‘Round about 1978-1979 there was something in the air that even established, coke-enhanced rock royalty were catching wind of. Their irrelevancy. Once you’re on top, there’s only one way to go from there. Let’s face it, the new breed that blew in the UK after punk were getting all of the critical mash notes and commensurate column inches, if not the sales, and that was enough to inspire the class of ’72 to want to get hip… again. But how could they do this? Could a leopard actually change their spots? Here’s a notable few who tried.
Linda Rondstat: Mad Love
Back in 1980 when this was released, there was an off chance that if Jerry Brown had snatched the Democratic nomination from Carter we might have to call Rondstadt the “First Girlfriend.” Ay-yi-yi! A few years earlier, she had a hit with her cover of Elvis Costello’s “Alison;” loathed by EC fans everywhere, though it did Elvis’ bank account some good for a change. This time she co-opted a third string New Wave band [TheCretones] that no-one had ever heard of as her backing band, sang three Elvis Costello covers, and had some “edgy” New Wave graphics cobbled together for her cover art. Maybe your mom was fooled, but after this attempt failed to inject some sizzle in La Rondstatdt’s career, she did a volte face [having no ideals that she had built her career on] and started singing 1940s standards. And then your mom bought the albums. By the truckload.

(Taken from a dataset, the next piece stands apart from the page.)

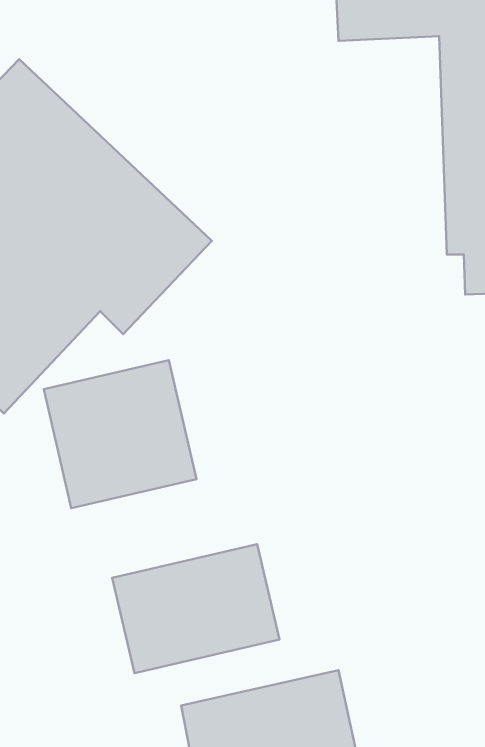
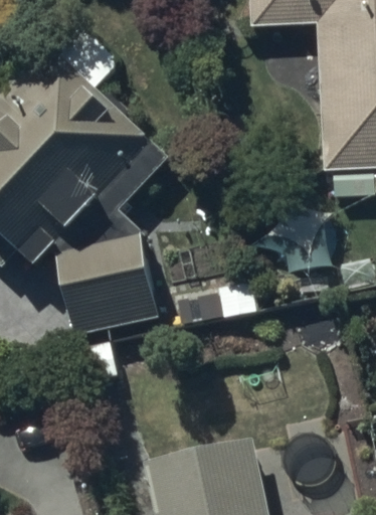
building: [112,544,280,673] -> none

Huey Lewis & the News: Same
I remember the cheapo videos from this album airing on outlets like “Rockworld” since MTV hadn’t been invented yet. This cover tells you almost all you need to know. The posed shot on a white seamless screams “New Wave” but in a 1978 universe. This was two years later; an eternity in the continuum of hipness. That cover sure looked familiar. Where had we seen that before. Hmmm. Oh yeah, on an actual 1978 New Wave classic; The Boomtown Rats “A Tonic For The Troops.”
The main difference is the the Rats’ album cover was designed by graphic designers, not interns. The songs were tired pop rock that couldn’t quite muster up enough power to be deemed power pop. After this album got Huey + co. a toehold on the charts, they managed to follow through with a smug series of meatball rock albums that were indescribably successful to the consternation of the 30% of the loving public that hated them. Lewis seemed for all the world the essence of your basic “hip” ne’er-do-well uncle who had a bar band on the weekends; except that his “bar band” parlayed their tired, lazy schtick into multiple platinum. At least those other albums doffed the faux New Wave patina.
Billy Joel: Glass Houses
Having endured Joel’s sub-Dylan singer-songwhiner schtick for several successful years, it was only natural for the long-in-tooth popstar to start getting the “New Wave” itch like so many other thirtyscumthings of the time. He opted for a faux-Costello-slash-Joe Jackson style on the noxiously condescending “It’s Still Rock & Roll To Me” and “You May Be Right.” Unlike the other two entries in this list, this one sold like hotcakes; proving that you can fool some of the people, some of the time.